The Auditor General’s report further pointed out that the performance of the cybercrime and digital forensics laboratory stood at only 28 percent. In offering more granular details, it disclosed that only 224 cases were analysed out of the 808 cases that had been received in 2021 and part of 2022.

“This performance affects completion of cases and delays administration of justice,” the Auditor General concluded.

Annual police crime reports for the last three years point to an increase in the number of cybercrimes that were reported. There were 256 cases reported in 2020; 258 cases reported in 2021; and 286 cases reported in 2022.

Mr Aggrey Wunyi, the undersecretary of the Uganda Police Authority, who is also the Force’s accounting officer, declined to address himself to the conclusions of the Auditor General.

“It is true that I am the accounting officer, but I am not the one who talks for the Force. Please talk to Mr [Fred] Enanga, [the spokesperson of the Uganda Police],” he told Saturday Monitor on phone.
The report, however, indicates that Mr Wunyi attributed the failure to lack of funds to hire more staff and equip the forensics laboratory.

According to the report, the Auditor General advised Mr Wunyi to “develop strategies of ensuring that these laboratories are well staffed and equipped in order to improve their effectiveness.”

Whereas Mr Wunyi was tightlipped, information on the police’s website indicates that the only recruitment that has been carried out by the Force since Mr Muwanga released his report was in November last year when 1,297 people, 1,088 being Constables and 209 drivers were recruited.

According to the Institute of Agriculture and Natural Resources of the University of Nebraska – Lincoln, in the United States, one must have a strong fundamental background in natural sciences in order to work in a forensic laboratory.

Even newly hired people who analyse drugs, DNA, trace, and toxicological evidence in forensic science laboratories are required to have degrees in chemistry, biochemistry, biology, or forensic science. It therefore looks unlikely that the Force had made any targeted recruitments in line with the Auditor General’s advice.

Besides lack of equipment and inadequate staff, the Auditor General also raised issues around lack of a laboratory information management system software to support the operations of the forensic unit.

“Uganda Police’s Forensics Unit does not have a laboratory information management system to manage its operations.

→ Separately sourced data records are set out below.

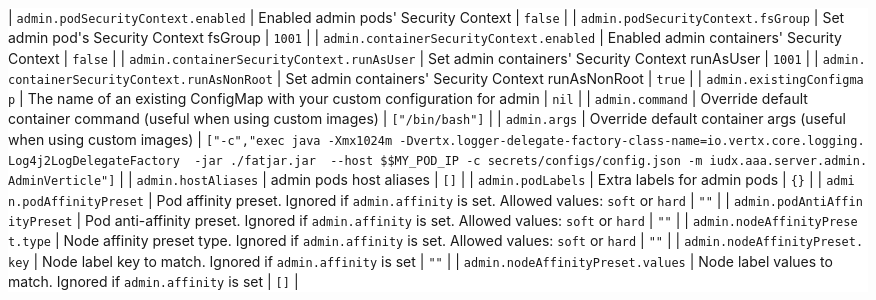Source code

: | `admin.podSecurityContext.enabled`            | Enabled admin pods' Security Context                                                            | `false`                                                                                                                                                                                                                               |
| `admin.podSecurityContext.fsGroup`            | Set admin pod's Security Context fsGroup                                                        | `1001`                                                                                                                                                                                                                                |
| `admin.containerSecurityContext.enabled`      | Enabled admin containers' Security Context                                                      | `false`                                                                                                                                                                                                                               |
| `admin.containerSecurityContext.runAsUser`    | Set admin containers' Security Context runAsUser                                                | `1001`                                                                                                                                                                                                                                |
| `admin.containerSecurityContext.runAsNonRoot` | Set admin containers' Security Context runAsNonRoot                                             | `true`                                                                                                                                                                                                                                |
| `admin.existingConfigmap`                     | The name of an existing ConfigMap with your custom configuration for admin                      | `nil`                                                                                                                                                                                                                                 |
| `admin.command`                               | Override default container command (useful when using custom images)                            | `["/bin/bash"]`                                                                                                                                                                                                                       |
| `admin.args`                                  | Override default container args (useful when using custom images)                               | `["-c","exec java -Xmx1024m -Dvertx.logger-delegate-factory-class-name=io.vertx.core.logging.Log4j2LogDelegateFactory  -jar ./fatjar.jar  --host $$MY_POD_IP -c secrets/configs/config.json -m iudx.aaa.server.admin.AdminVerticle"]` |
| `admin.hostAliases`                           | admin pods host aliases                                                                         | `[]`                                                                                                                                                                                                                                  |
| `admin.podLabels`                             | Extra labels for admin pods                                                                     | `{}`                                                                                                                                                                                                                                  |
| `admin.podAffinityPreset`                     | Pod affinity preset. Ignored if `admin.affinity` is set. Allowed values: `soft` or `hard`       | `""`                                                                                                                                                                                                                                  |
| `admin.podAntiAffinityPreset`                 | Pod anti-affinity preset. Ignored if `admin.affinity` is set. Allowed values: `soft` or `hard`  | `""`                                                                                                                                                                                                                                  |
| `admin.nodeAffinityPreset.type`               | Node affinity preset type. Ignored if `admin.affinity` is set. Allowed values: `soft` or `hard` | `""`                                                                                                                                                                                                                                  |
| `admin.nodeAffinityPreset.key`                | Node label key to match. Ignored if `admin.affinity` is set                                     | `""`                                                                                                                                                                                                                                  |
| `admin.nodeAffinityPreset.values`             | Node label values to match. Ignored if `admin.affinity` is set                                  | `[]`                                                                                                                                                                                                                                  |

As a result, the unit relies heavily on manual recording, which is cumbersome, inefficient, and prone to errors,” the report notes.

The information management system software would be expected to support the integration of data from the lab with that from other systems to facilitate real-time access and reporting when required.

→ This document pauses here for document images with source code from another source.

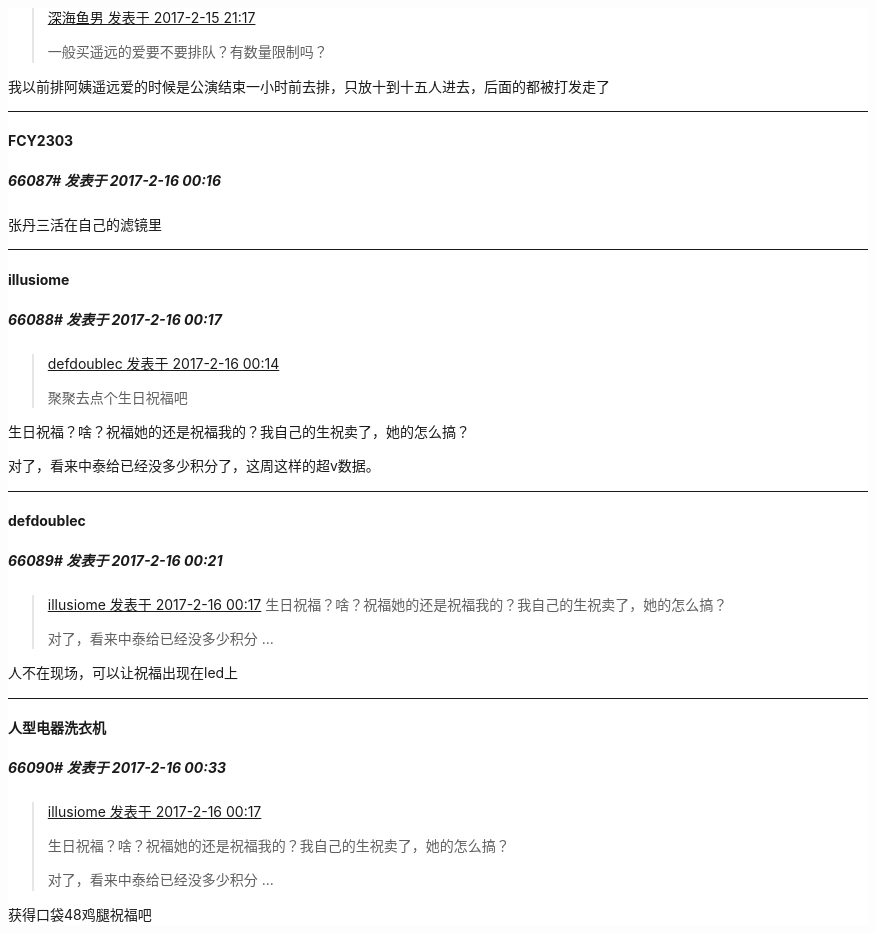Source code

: 
<blockquote><a href="httphttps://bbs.saraba1st.com/2b/forum.php?mod=redirect&amp;goto=findpost&amp;pid=35224126&amp;ptid=1105387" target="_blank">深海鱼男 发表于 2017-2-15 21:17</a>

一般买遥远的爱要不要排队？有数量限制吗？</blockquote>
我以前排阿姨遥远爱的时候是公演结束一小时前去排，只放十到十五人进去，后面的都被打发走了


-----

####  FCY2303  
##### 66087#       发表于 2017-2-16 00:16


张丹三活在自己的滤镜里


-----

####  illusiome  
##### 66088#       发表于 2017-2-16 00:17


<blockquote><a href="httphttps://bbs.saraba1st.com/2b/forum.php?mod=redirect&amp;goto=findpost&amp;pid=35225373&amp;ptid=1105387" target="_blank">defdoublec 发表于 2017-2-16 00:14</a>

聚聚去点个生日祝福吧</blockquote>
生日祝福？啥？祝福她的还是祝福我的？我自己的生祝卖了，她的怎么搞？


对了，看来中泰给已经没多少积分了，这周这样的超v数据。


-----

####  defdoublec  
##### 66089#       发表于 2017-2-16 00:21


<blockquote><a href="httphttps://bbs.saraba1st.com/2b/forum.php?mod=redirect&amp;amp;goto=findpost&amp;amp;pid=35225402&amp;amp;ptid=1105387" target="_blank">illusiome 发表于 2017-2-16 00:17</a>
生日祝福？啥？祝福她的还是祝福我的？我自己的生祝卖了，她的怎么搞？


对了，看来中泰给已经没多少积分 ...</blockquote>
人不在现场，可以让祝福出现在led上


-----

####  人型电器洗衣机  
##### 66090#       发表于 2017-2-16 00:33


<blockquote><a href="httphttps://bbs.saraba1st.com/2b/forum.php?mod=redirect&amp;goto=findpost&amp;pid=35225402&amp;ptid=1105387" target="_blank">illusiome 发表于 2017-2-16 00:17</a>

生日祝福？啥？祝福她的还是祝福我的？我自己的生祝卖了，她的怎么搞？


对了，看来中泰给已经没多少积分 ...</blockquote>
获得口袋48鸡腿祝福吧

The system would also support management of samples and tracking of the chain of custody and work flows.

The report indicates that the Auditor General had advised Mr Wunyi to “ensure that implementation of a Laboratory Information Management System is fast tracked for improved operations.”

It was, however, not possible for Monitor to establish whether the Force had followed up on any of the Auditor General’s recommendations. Mr Enanga promised to revert to Monitor  “with details”, but had not done so by press time.